Buy-and-Hold path: Buy $300k stabilized rental with 25% down + closing = $80k. Earn $400/mo cash flow + $5k/yr equity build. Save up another $80k over 24 months. Repeat. Year-5 portfolio: 2-3 doors, $900k value, $230k equity, $1,200/mo cash flow.

Net comparison: BRRRR ends up with more units and similar equity. Buy-and-Hold has fewer units but slightly higher cash flow per unit (less leverage) and zero refi-appraisal risk. Same starting capital, very different portfolios.

What kills BRRRR: Appraisal comes in at $180k instead of $200k. Refi at 75% LTV = $135k instead of $150k. You leave $15k stuck in the deal. Do this twice in a row and BRRRR loses its velocity advantage.

Common confusions

Where people get this wrong

Calling any rental purchase 'BRRRR'

BRRRR requires forced appreciation — buying below market and renovating to lift value. Buying a stabilized rental at market and refinancing later is just buy-and-hold. The refi step in BRRRR matters because the property is now worth meaningfully more than you paid, which lets you pull most of your capital back out.

Underestimating refi appraisal risk

The math on BRRRR assumes the appraiser agrees with your ARV estimate. In slow markets or non-cookie-cutter properties, appraisals can come in 10-20% below your model. That gap becomes 'stuck capital' — money you can't pull out and redeploy. Real BRRRR operators model 3-5% appraisal haircut as a base case.

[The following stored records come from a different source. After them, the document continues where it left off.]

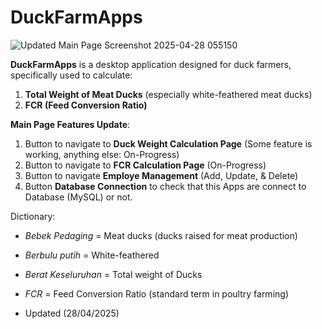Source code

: # DuckFarmApps
![Updated Main Page Screenshot 2025-04-28 055150](https://github.com/user-attachments/assets/a055051d-f688-46f3-8f04-c17fdfa8f684)



**DuckFarmApps** is a desktop application designed for duck farmers, specifically used to calculate:  
1. **Total Weight of Meat Ducks** (especially white-feathered meat ducks)  
2. **FCR (Feed Conversion Ratio)**  

**Main Page Features Update**:  
1. Button to navigate to **Duck Weight Calculation Page** (Some feature is working, anything else: On-Progress)
2. Button to navigate to **FCR Calculation Page** (On-Progress)
3. Button to navigate **Employe Management** (Add, Update, & Delete)
4. Button **Database Connection** to check that this Apps are connect to Database (MySQL) or not.

Dictionary:  
- *Bebek Pedaging* = Meat ducks (ducks raised for meat production)  
- *Berbulu putih* = White-feathered  
- *Berat Keseluruhan* = Total weight of Ducks
- *FCR* = Feed Conversion Ratio (standard term in poultry farming)

- Updated (28/04/2025)  
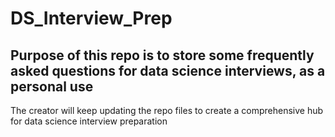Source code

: # DS_Interview_Prep

## Purpose of this repo is to store some frequently asked questions for data science interviews, as a personal use

The creator will keep updating the repo files to create a comprehensive hub for data science interview preparation
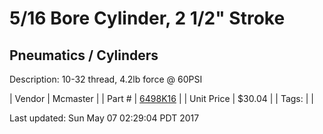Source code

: # 5/16 Bore Cylinder, 2 1/2" Stroke
## Pneumatics / Cylinders
Description: 	10-32 thread, 4.2lb force @ 60PSI 

| Vendor | Mcmaster | 
| Part # | [6498K16](https://www.mcmaster.com/#6498K16) | 
| Unit Price | $30.04 | 
| Tags: |  | 

Last updated: Sun May 07 02:29:04 PDT 2017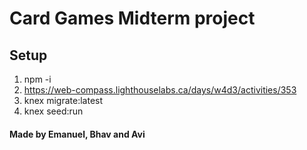 # Card Games Midterm project

## Setup
1. npm -i
2. https://web-compass.lighthouselabs.ca/days/w4d3/activities/353
3. knex migrate:latest
4. knex seed:run

#### Made by Emanuel, Bhav and Avi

Treating refi proceeds as profit

Pulling $80k out of a BRRRR isn't profit — it's a return of your own capital you put in to fund the deal. The actual profit is the equity above your basis. People confuse 'I pulled $80k tax-free' with 'I made $80k'. The first is true. The second is not.

Assuming buy-and-hold is risk-free

Buy-and-hold has its own risks: market downturn (2008), local job loss (Detroit), bad tenant placement, deferred maintenance you didn't see in inspection. The risk profile is different from BRRRR — less concentrated, more long-tail. 'Lower risk' ≠ 'no risk.'

FAQ

Frequently asked questions

Can I BRRRR with a conventional loan?+
Most BRRRR deals use hard money or a HELOC for the purchase + rehab phase (because the property is unfinanceable in conventional terms until renovated), then refinance to conventional 30-year financing at the end. You can buy stable properties with conventional from day one, but those aren't true BRRRRs — they're just buy-and-holds.
What's the seasoning period for a BRRRR refi?+
Most lenders require 6 months of ownership before they'll lend on appraised value (instead of purchase price) — this is called 'seasoning'. Some lenders go to 3 months; investor-friendly lenders sometimes skip seasoning if you can demonstrate the rehab. Plan for 6 months unless you've pre-vetted a no-seasoning lender.
Does BRRRR work in a 7% rate environment?+
Tighter than it did at 4% rates, but yes. The challenge: at 7% rates, refi proceeds need to cover monthly DSCR (1.20-1.25x typically), which limits how much you can pull out. Many BRRRRs that worked at 4% leave 20-30% of capital stuck at 7%. You need either a better acquisition (cheaper) or a stronger ARV story.
What's better for someone with a full-time job?+
Buy-and-hold, usually. BRRRR requires active management of contractors, inspectors, lenders, and timelines. Most full-time W-2 employees underestimate the hours. The exception: you have a great contractor partner who can run the project, or you're using a structured 'project manager' service that handles execution for a fee.
Can you combine both?+
Most experienced operators do. Start with 1-2 BRRRRs to recycle capital and learn the rehab side. Then use the cash flow + experience to also do stabilized buy-and-holds for diversification. The portfolio ends up with a mix: 60% BRRRR'd (value-add), 40% bought stable. Velocity + stability.